* [Your tasks]
• 1. Reproduce everything from "NMC (~0.958-0.964) still" down to "for LFP (~0.895-0.864)." in the SOH analysis below.
• 2. Answer these questions about the SOH analysis below:
(a) What approximate SOH does LFP show below 50k km?
(b) How many VINs does the analysis have for NCA?
(c) Which vehicle model does the analysis have information on?

* [Text under study]
═══

LFP batteries degrade faster compared to NCA and NMC.  
NMC generally has the highest SOH retention across odometer intervals.  

**<50k km:**    
Highest SOH for all chemistries, with NMC (~0.989) and NCA (~0.987) having the best retention.  
LFP shows slightly lower SOH (~0.975).

**50k-80k km:**  
Moderate degradation.  
NMC (~0.958-0.964) still leads, followed by NCA (~0.943-0.960), while LFP drops further (~0.924-0.891).

**80k-120k km:**  
Noticeable SOH decline, especially for LFP (~0.895-0.864).  
NCA (~0.923-0.968) still holds up better than LFP.  
NMC (~0.939-0.944) continues to perform well.  

**120k+ km:**  
Highest degradation.    
LFP SOH drops significantly (~0.881-0.837).   
NCA maintains a better SOH (~0.906-0.928), showing better long-term durability.  
NMC retains the best SOH (~0.928-0.933).  
 

**Conclusion:**  
NMC is the best performer in SOH retention across mileage.   
NCA is slightly behind NMC but still holds well.  
LFP degrades the fastest, especially beyond 80k km.   
The only drawback here is that we don't have the same number of vin for NMC(759), NCA (1678) and LFP (2998).  
Also we only have information on tesla model 3.

### Study of MT336

In [None]:
px.scatter(vin_soh[vin_soh['chemistry']=='LFP'].groupby('vin').agg({
    'odometer': 'max',
    'soh': 'median',
    'tesla_code': 'first',
    }), x='odometer', y='soh', color='tesla_code', title="SoH VS odometer for LFP chemistry")

In [None]:
mt336_df = results[(results['tesla_code']=="MT336")].groupby('vin', observed=True).agg(
    nbr_charges=('trimmed_in_charge_idx', 'count'),
    energy_added_min = ("energy_added_min", "min"),
    energy_added_mean_end = ('energy_added_end', 'mean'),
    soc_mean_end =('soc_end', 'mean'),
    soc_mean_min = ('soc_min', 'mean'),
    soc_diff = ("soc_diff", 'mean'),
    outside_temp_mean = ('outside_temp', 'mean'),
    capacity = ('capacity', 'max'),
    odometer = ('odometer', 'max'),
    start_date = ('start_date', 'min'),
    energy_added = ("energy_added", "mean"),
    soh_mean = ('soh', 'mean'),
    soh_median = ('soh', 'mean'),
    soh_min = ('soh', 'min'),
    soh_max = ('soh', 'max'),
    level_1_total = ('level_1', 'sum'),
    level_2_total = ('level_2', 'sum'),
    level_3_total = ('level_3', 'sum'),
    life_battery = ("life_battery", "max"),
    odometer_interval = ("odometer_interval", 'last')
).dropna()

In [None]:
px.imshow(mt336_df.drop(columns=["odometer_interval", "start_date"]).corr(), text_auto=True, height=1000, width=1000)

═══

* [Raw data]
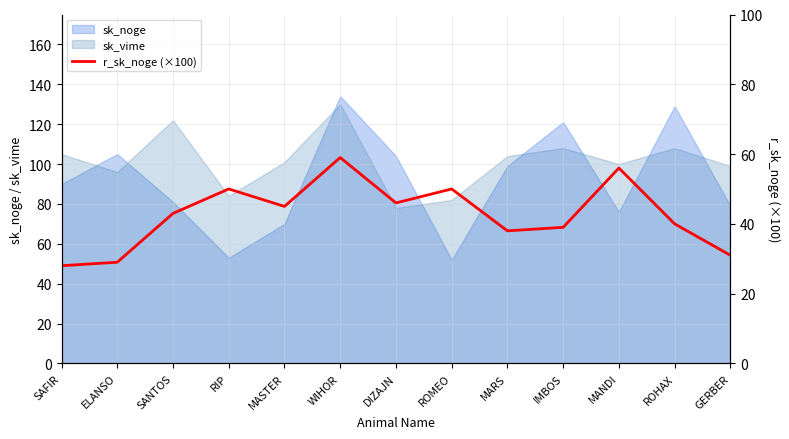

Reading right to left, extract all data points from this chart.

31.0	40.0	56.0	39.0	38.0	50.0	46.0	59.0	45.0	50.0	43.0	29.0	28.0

═══

* [Outputs by task]
• 1.
NMC (~0.958-0.964) still leads, followed by NCA (~0.943-0.960), while LFP drops further (~0.924-0.891).

**80k-120k km:**  
Noticeable SOH decline, especially for LFP (~0.895-0.864).

• 2.
(a) About 0.975.
(b) 1678.
(c) The Tesla Model 3.